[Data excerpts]
###

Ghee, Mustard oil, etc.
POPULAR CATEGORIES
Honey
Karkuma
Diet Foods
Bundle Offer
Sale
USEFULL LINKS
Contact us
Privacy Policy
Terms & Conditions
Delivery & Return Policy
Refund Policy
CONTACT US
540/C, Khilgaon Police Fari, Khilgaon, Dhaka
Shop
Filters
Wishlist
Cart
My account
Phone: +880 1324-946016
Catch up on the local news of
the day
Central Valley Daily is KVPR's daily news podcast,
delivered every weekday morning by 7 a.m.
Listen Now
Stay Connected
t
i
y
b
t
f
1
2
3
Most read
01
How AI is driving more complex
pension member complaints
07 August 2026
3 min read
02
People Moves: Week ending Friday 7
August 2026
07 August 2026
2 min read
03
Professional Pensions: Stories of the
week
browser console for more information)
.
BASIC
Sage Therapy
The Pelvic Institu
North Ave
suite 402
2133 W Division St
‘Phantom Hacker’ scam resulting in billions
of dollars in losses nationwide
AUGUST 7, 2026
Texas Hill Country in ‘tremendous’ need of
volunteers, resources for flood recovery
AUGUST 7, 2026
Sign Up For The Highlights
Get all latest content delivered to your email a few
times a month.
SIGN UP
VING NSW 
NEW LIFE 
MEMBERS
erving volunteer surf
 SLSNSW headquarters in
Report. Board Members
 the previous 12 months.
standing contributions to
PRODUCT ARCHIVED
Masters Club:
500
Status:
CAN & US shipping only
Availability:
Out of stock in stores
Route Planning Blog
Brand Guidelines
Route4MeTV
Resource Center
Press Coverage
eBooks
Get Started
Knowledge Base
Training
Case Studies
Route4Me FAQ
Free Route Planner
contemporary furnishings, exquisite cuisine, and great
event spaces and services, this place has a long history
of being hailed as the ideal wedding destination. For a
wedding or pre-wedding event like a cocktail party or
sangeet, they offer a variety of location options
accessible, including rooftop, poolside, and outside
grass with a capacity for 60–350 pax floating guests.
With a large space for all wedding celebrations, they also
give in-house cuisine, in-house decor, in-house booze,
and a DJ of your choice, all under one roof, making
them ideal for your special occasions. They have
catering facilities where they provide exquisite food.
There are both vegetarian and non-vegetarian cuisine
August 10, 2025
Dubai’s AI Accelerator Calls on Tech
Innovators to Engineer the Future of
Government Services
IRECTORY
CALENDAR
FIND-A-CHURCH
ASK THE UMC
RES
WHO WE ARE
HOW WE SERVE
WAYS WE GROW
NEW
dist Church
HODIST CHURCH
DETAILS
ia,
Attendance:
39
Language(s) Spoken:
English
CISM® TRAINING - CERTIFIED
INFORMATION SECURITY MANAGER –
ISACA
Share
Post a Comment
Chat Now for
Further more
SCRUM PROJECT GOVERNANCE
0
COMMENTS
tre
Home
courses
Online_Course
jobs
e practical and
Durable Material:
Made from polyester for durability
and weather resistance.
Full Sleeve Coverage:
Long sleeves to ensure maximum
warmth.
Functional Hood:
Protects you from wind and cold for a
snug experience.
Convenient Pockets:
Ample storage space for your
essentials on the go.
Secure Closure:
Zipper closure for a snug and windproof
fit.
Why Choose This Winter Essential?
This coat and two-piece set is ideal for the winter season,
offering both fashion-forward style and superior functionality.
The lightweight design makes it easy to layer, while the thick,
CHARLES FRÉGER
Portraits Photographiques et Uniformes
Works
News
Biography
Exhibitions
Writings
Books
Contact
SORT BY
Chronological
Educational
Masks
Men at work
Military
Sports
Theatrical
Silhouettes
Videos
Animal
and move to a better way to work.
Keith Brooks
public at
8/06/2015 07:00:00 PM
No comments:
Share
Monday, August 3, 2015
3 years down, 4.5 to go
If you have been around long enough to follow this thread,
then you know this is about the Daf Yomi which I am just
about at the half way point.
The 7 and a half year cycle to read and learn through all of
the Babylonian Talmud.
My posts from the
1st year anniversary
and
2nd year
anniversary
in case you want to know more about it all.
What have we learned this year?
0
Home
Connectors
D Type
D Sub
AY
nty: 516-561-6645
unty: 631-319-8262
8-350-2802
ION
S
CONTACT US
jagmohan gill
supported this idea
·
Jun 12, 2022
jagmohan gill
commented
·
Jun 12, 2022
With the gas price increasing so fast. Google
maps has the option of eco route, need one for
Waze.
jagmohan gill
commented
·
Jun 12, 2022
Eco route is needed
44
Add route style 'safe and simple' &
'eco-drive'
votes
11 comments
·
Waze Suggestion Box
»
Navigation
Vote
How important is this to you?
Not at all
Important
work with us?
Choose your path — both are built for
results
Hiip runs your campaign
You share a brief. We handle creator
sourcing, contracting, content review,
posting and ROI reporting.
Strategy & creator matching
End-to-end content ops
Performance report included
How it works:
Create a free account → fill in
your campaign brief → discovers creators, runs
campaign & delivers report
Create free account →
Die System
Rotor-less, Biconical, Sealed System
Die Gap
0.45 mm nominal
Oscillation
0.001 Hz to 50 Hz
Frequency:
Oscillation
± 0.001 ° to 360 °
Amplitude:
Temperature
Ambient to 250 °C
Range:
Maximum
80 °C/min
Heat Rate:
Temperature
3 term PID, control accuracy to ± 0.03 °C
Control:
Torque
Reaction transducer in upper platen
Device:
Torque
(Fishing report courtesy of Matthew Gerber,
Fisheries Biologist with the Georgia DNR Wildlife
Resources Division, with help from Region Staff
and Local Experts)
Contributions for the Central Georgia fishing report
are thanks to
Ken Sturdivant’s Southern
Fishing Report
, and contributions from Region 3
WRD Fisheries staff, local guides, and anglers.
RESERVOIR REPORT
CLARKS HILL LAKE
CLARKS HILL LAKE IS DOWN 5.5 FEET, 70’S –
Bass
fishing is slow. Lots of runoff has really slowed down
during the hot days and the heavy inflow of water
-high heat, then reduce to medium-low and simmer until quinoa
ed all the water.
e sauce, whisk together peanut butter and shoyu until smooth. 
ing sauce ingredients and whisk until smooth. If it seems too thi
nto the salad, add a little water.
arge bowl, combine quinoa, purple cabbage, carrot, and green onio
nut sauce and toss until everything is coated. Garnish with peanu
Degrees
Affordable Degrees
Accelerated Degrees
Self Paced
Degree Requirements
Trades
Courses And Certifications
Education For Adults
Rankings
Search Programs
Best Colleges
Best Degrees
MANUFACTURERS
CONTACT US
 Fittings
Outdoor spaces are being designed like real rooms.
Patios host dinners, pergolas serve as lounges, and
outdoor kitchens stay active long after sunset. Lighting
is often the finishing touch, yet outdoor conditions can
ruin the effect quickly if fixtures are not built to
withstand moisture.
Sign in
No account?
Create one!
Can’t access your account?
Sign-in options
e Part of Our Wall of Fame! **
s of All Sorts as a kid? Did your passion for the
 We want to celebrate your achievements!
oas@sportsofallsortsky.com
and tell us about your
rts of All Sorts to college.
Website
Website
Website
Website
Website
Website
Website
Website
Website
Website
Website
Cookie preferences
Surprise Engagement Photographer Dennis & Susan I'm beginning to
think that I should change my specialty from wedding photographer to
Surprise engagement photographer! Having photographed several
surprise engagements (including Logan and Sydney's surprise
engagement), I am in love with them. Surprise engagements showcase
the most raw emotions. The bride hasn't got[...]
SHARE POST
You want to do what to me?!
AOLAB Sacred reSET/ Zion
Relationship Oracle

###

**Required work:**
Produce an exact copy of all the records.

**Solution to the exercise:**
Ghee, Mustard oil, etc.
POPULAR CATEGORIES
Honey
Karkuma
Diet Foods
Bundle Offer
Sale
USEFULL LINKS
Contact us
Privacy Policy
Terms & Conditions
Delivery & Return Policy
Refund Policy
CONTACT US
540/C, Khilgaon Police Fari, Khilgaon, Dhaka
Shop
Filters
Wishlist
Cart
My account
Phone: +880 1324-946016
Catch up on the local news of
the day
Central Valley Daily is KVPR's daily news podcast,
delivered every weekday morning by 7 a.m.
Listen Now
Stay Connected
t
i
y
b
t
f
1
2
3
Most read
01
How AI is driving more complex
pension member complaints
07 August 2026
3 min read
02
People Moves: Week ending Friday 7
August 2026
07 August 2026
2 min read
03
Professional Pensions: Stories of the
week
browser console for more information)
.
BASIC
Sage Therapy
The Pelvic Institu
North Ave
suite 402
2133 W Division St
‘Phantom Hacker’ scam resulting in billions
of dollars in losses nationwide
AUGUST 7, 2026
Texas Hill Country in ‘tremendous’ need of
volunteers, resources for flood recovery
AUGUST 7, 2026
Sign Up For The Highlights
Get all latest content delivered to your email a few
times a month.
SIGN UP
VING NSW 
NEW LIFE 
MEMBERS
erving volunteer surf
 SLSNSW headquarters in
Report. Board Members
 the previous 12 months.
standing contributions to
PRODUCT ARCHIVED
Masters Club:
500
Status:
CAN & US shipping only
Availability:
Out of stock in stores
Route Planning Blog
Brand Guidelines
Route4MeTV
Resource Center
Press Coverage
eBooks
Get Started
Knowledge Base
Training
Case Studies
Route4Me FAQ
Free Route Planner
contemporary furnishings, exquisite cuisine, and great
event spaces and services, this place has a long history
of being hailed as the ideal wedding destination. For a
wedding or pre-wedding event like a cocktail party or
sangeet, they offer a variety of location options
accessible, including rooftop, poolside, and outside
grass with a capacity for 60–350 pax floating guests.
With a large space for all wedding celebrations, they also
give in-house cuisine, in-house decor, in-house booze,
and a DJ of your choice, all under one roof, making
them ideal for your special occasions. They have
catering facilities where they provide exquisite food.
There are both vegetarian and non-vegetarian cuisine
August 10, 2025
Dubai’s AI Accelerator Calls on Tech
Innovators to Engineer the Future of
Government Services
IRECTORY
CALENDAR
FIND-A-CHURCH
ASK THE UMC
RES
WHO WE ARE
HOW WE SERVE
WAYS WE GROW
NEW
dist Church
HODIST CHURCH
DETAILS
ia,
Attendance:
39
Language(s) Spoken:
English
CISM® TRAINING - CERTIFIED
INFORMATION SECURITY MANAGER –
ISACA
Share
Post a Comment
Chat Now for
Further more
SCRUM PROJECT GOVERNANCE
0
COMMENTS
tre
Home
courses
Online_Course
jobs
e practical and
Durable Material:
Made from polyester for durability
and weather resistance.
Full Sleeve Coverage:
Long sleeves to ensure maximum
warmth.
Functional Hood:
Protects you from wind and cold for a
snug experience.
Convenient Pockets:
Ample storage space for your
essentials on the go.
Secure Closure:
Zipper closure for a snug and windproof
fit.
Why Choose This Winter Essential?
This coat and two-piece set is ideal for the winter season,
offering both fashion-forward style and superior functionality.
The lightweight design makes it easy to layer, while the thick,
CHARLES FRÉGER
Portraits Photographiques et Uniformes
Works
News
Biography
Exhibitions
Writings
Books
Contact
SORT BY
Chronological
Educational
Masks
Men at work
Military
Sports
Theatrical
Silhouettes
Videos
Animal
and move to a better way to work.
Keith Brooks
public at
8/06/2015 07:00:00 PM
No comments:
Share
Monday, August 3, 2015
3 years down, 4.5 to go
If you have been around long enough to follow this thread,
then you know this is about the Daf Yomi which I am just
about at the half way point.
The 7 and a half year cycle to read and learn through all of
the Babylonian Talmud.
My posts from the
1st year anniversary
and
2nd year
anniversary
in case you want to know more about it all.
What have we learned this year?
0
Home
Connectors
D Type
D Sub
AY
nty: 516-561-6645
unty: 631-319-8262
8-350-2802
ION
S
CONTACT US
jagmohan gill
supported this idea
·
Jun 12, 2022
jagmohan gill
commented
·
Jun 12, 2022
With the gas price increasing so fast. Google
maps has the option of eco route, need one for
Waze.
jagmohan gill
commented
·
Jun 12, 2022
Eco route is needed
44
Add route style 'safe and simple' &
'eco-drive'
votes
11 comments
·
Waze Suggestion Box
»
Navigation
Vote
How important is this to you?
Not at all
Important
work with us?
Choose your path — both are built for
results
Hiip runs your campaign
You share a brief. We handle creator
sourcing, contracting, content review,
posting and ROI reporting.
Strategy & creator matching
End-to-end content ops
Performance report included
How it works:
Create a free account → fill in
your campaign brief → discovers creators, runs
campaign & delivers report
Create free account →
Die System
Rotor-less, Biconical, Sealed System
Die Gap
0.45 mm nominal
Oscillation
0.001 Hz to 50 Hz
Frequency:
Oscillation
± 0.001 ° to 360 °
Amplitude:
Temperature
Ambient to 250 °C
Range:
Maximum
80 °C/min
Heat Rate:
Temperature
3 term PID, control accuracy to ± 0.03 °C
Control:
Torque
Reaction transducer in upper platen
Device:
Torque
(Fishing report courtesy of Matthew Gerber,
Fisheries Biologist with the Georgia DNR Wildlife
Resources Division, with help from Region Staff
and Local Experts)
Contributions for the Central Georgia fishing report
are thanks to
Ken Sturdivant’s Southern
Fishing Report
, and contributions from Region 3
WRD Fisheries staff, local guides, and anglers.
RESERVOIR REPORT
CLARKS HILL LAKE
CLARKS HILL LAKE IS DOWN 5.5 FEET, 70’S –
Bass
fishing is slow. Lots of runoff has really slowed down
during the hot days and the heavy inflow of water
-high heat, then reduce to medium-low and simmer until quinoa
ed all the water.
e sauce, whisk together peanut butter and shoyu until smooth. 
ing sauce ingredients and whisk until smooth. If it seems too thi
nto the salad, add a little water.
arge bowl, combine quinoa, purple cabbage, carrot, and green onio
nut sauce and toss until everything is coated. Garnish with peanu
Degrees
Affordable Degrees
Accelerated Degrees
Self Paced
Degree Requirements
Trades
Courses And Certifications
Education For Adults
Rankings
Search Programs
Best Colleges
Best Degrees
MANUFACTURERS
CONTACT US
 Fittings
Outdoor spaces are being designed like real rooms.
Patios host dinners, pergolas serve as lounges, and
outdoor kitchens stay active long after sunset. Lighting
is often the finishing touch, yet outdoor conditions can
ruin the effect quickly if fixtures are not built to
withstand moisture.
Sign in
No account?
Create one!
Can’t access your account?
Sign-in options
e Part of Our Wall of Fame! **
s of All Sorts as a kid? Did your passion for the
 We want to celebrate your achievements!
oas@sportsofallsortsky.com
and tell us about your
rts of All Sorts to college.
Website
Website
Website
Website
Website
Website
Website
Website
Website
Website
Website
Cookie preferences
Surprise Engagement Photographer Dennis & Susan I'm beginning to
think that I should change my specialty from wedding photographer to
Surprise engagement photographer! Having photographed several
surprise engagements (including Logan and Sydney's surprise
engagement), I am in love with them. Surprise engagements showcase
the most raw emotions. The bride hasn't got[...]
SHARE POST
You want to do what to me?!
AOLAB Sacred reSET/ Zion
Relationship Oracle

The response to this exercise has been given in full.